What lines of the data below hold the string "type"? Copy each one.

....................

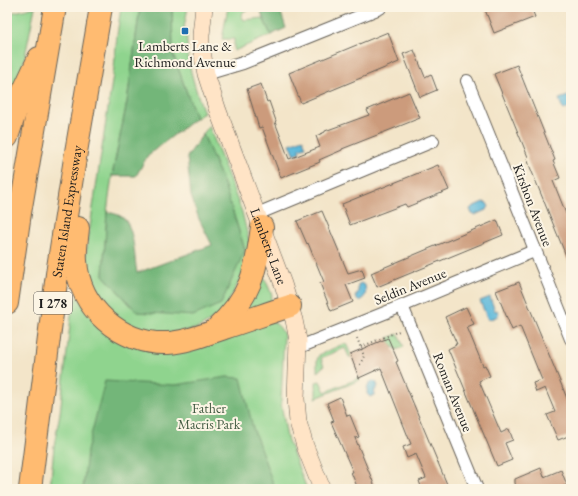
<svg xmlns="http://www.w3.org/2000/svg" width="578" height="496" viewBox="0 0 578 496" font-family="'EB Garamond',serif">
<rect width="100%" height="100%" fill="#fcf5e5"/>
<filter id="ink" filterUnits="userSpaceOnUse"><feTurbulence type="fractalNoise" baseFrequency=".025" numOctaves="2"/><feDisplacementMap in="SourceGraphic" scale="8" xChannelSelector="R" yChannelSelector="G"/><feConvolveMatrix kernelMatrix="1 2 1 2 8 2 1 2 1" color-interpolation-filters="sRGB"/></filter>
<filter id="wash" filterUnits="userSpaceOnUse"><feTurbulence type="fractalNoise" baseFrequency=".012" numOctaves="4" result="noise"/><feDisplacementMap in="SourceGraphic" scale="16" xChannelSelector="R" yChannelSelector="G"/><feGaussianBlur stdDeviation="0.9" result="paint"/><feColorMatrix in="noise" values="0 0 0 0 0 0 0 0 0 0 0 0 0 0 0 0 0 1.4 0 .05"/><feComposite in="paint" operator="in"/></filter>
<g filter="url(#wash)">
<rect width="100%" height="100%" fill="#f3e5c9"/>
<path fill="#8fd48e" stroke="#567855" d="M35,7L21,76L7,123V14Z
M121,7H140L127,102L112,176L107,212L103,275L137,312L245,250L224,184L203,134L209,126L242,212L250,245L249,263L222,314L198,328L159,335L118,320L93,294L85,260L114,68L117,35Z
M172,7H188L184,28L187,29C185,59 194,85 204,113L196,118L173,54Z
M228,7H257L244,11L241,15L244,20L263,18L271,35L234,51V39H222Z
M260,278L265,279L272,295L271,301L239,316Z
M77,296L123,339L272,321C278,325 281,328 284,335L281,403L287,438L307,489H50L54,446L60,413L71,316Z
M398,334L404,347L396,350L395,347L393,348L388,338Z
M343,344L347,345L352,357H349L345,348L321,358L324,366L320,369V371L317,372V360L319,355Z
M359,378L360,380L316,398V382L320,381L325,392Z"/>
<path fill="#73b679" stroke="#48694a" d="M140,7H172L173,54L196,118L148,155L136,176H112L127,102Z
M260,7H279L286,28L271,35L263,18Z
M203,134L224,184L245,250L221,304L193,316L137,312L103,275L107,212C111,213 118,214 122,217C135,226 134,258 137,273L212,245L199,219L191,196L187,157Z
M227,377L241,378L253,428L275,489H83L87,451L105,381L175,385Z"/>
<path fill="#5cb8da" stroke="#3c6a7b" d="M571,95V107L563,110L559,99Z
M303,139L306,147L299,149L300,152L295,154L290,144Z
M483,202L487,203L489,207L486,210L475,215L472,214L470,209L472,207Z
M360,283L365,285C366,293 367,298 358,301L355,297L358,292V285Z
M490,297L495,311L497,310L499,314L497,315L498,316L488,320L480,301Z
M373,381L376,382L378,386L375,390L374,395L370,397L367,394C367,388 367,383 373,381Z"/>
<g id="blocks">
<path fill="#cc9b7b" d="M484,7H531L535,17L494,33Z
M388,32L399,62L301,103L289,73Z
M414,50L425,77L431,74L437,90L420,97L403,54Z
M517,65L555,160L553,161L560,178L553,181L571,226V268L530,167L527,158L528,157L494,74Z
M261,84L267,102L269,101L276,121L275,122L289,159L320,147L316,136L325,132V131L369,115L367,110L409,92L420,118L342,149V150L319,160L320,162L281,178L262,127L259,128L247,89Z
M438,165L449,190L407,207L405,204L350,225L342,204Z
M322,211L348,273L362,269L365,278L346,285L353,302L331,311L320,283L324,282L308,243L307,244L297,221Z
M497,220L503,235L377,287L371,273Z
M519,282L571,408V435L558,440L547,415L555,412L545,388L536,392L533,383L542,380L520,326L512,330L496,291Z
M466,307L474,324L467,327L483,366L485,365L490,376L479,381L501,433L509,429L513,440L505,443L512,460L497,466L448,349L456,345L455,344H457L445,317Z
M388,338L398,361L396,362L449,489H422L419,481L426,478L416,454L407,458L403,447L411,444L381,368L359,378L350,354Z
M340,397L347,416L350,415L359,437L355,438L376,489H358L351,472H353L331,422L334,421L327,403Z
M541,468L544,477L561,470L567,485L557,489H517L515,483V479Z"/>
</g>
</g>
<g filter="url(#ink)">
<use href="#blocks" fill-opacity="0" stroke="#676259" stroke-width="1"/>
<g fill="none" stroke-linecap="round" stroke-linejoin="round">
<defs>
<path id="minor" d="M206,74L243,63L380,8
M467,81L571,339
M257,214L433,141
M402,306L477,489
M297,348L402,306L534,251"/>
<g id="secondary">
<path id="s1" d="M204,7L201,35V46L206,74L218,111L283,284L294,320L298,340L296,399L298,422L305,446L322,489"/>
</g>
<g id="motorway">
<path d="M7,137L19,101L39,58"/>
<path d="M78,228C77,239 75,250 76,261C79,308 121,345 168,343C187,342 206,334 224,328C246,321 268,313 290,306"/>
<path d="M7,303L20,213L55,7"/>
<path d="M216,329C251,297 256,272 262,227"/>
<path id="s2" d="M30,489L57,274L76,152L101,7"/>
</g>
</defs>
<use href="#minor" stroke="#676259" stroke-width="14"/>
<use href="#secondary" stroke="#676259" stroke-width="18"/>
<use href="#motorway" stroke="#676259" stroke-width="24"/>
<path stroke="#676259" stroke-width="2" stroke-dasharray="1 3" stroke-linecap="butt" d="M357,338L364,356L359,367
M361,347L399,331"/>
<use href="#minor" stroke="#fff" stroke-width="12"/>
<use href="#secondary" stroke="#ffe4c6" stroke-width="17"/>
<use href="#motorway" stroke="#ffbb71" stroke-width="22"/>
</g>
</g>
<rect fill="#1f6fb2" stroke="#fcf5e5" stroke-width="1.5" x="181" y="27" width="8" height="8" rx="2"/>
<g text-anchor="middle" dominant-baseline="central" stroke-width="4" stroke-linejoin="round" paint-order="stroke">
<rect fill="#fcf5e5" stroke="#5f5d58" stroke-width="1" x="34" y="292" width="38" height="22" rx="3"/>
<g font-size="13" font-weight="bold" fill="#1c1c1c">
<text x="53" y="303">I 278</text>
</g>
<g font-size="14" fill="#1c1c1c" stroke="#fcf5e5">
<text x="185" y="46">Lamberts Lane &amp;<tspan x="185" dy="16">Richmond Avenue</tspan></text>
</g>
<g font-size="14" fill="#1c1c1c" stroke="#fcf5e5">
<text transform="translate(533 205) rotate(69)">Kirshon Avenue</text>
<text stroke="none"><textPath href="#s2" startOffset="280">Staten Island Expressway</textPath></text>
<text stroke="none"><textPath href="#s1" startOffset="251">Lamberts Lane</textPath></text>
<text transform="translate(410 286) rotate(-22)">Seldin Avenue</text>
<text transform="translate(453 392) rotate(68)">Roman Avenue</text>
</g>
<g font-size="14" fill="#445c44" stroke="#fcf5e5">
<text x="209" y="408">Father<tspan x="209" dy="16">Macris Park</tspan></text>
</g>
</g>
<rect width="578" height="496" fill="none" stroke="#fcf5e5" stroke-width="24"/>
</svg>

....................

■ **Result of this exercise**
<filter id="ink" filterUnits="userSpaceOnUse"><feTurbulence type="fractalNoise" baseFrequency=".025" numOctaves="2"/><feDisplacementMap in="SourceGraphic" scale="8" xChannelSelector="R" yChannelSelector="G"/><feConvolveMatrix kernelMatrix="1 2 1 2 8 2 1 2 1" color-interpolation-filters="sRGB"/></filter>
<filter id="wash" filterUnits="userSpaceOnUse"><feTurbulence type="fractalNoise" baseFrequency=".012" numOctaves="4" result="noise"/><feDisplacementMap in="SourceGraphic" scale="16" xChannelSelector="R" yChannelSelector="G"/><feGaussianBlur stdDeviation="0.9" result="paint"/><feColorMatrix in="noise" values="0 0 0 0 0 0 0 0 0 0 0 0 0 0 0 0 0 1.4 0 .05"/><feComposite in="paint" operator="in"/></filter>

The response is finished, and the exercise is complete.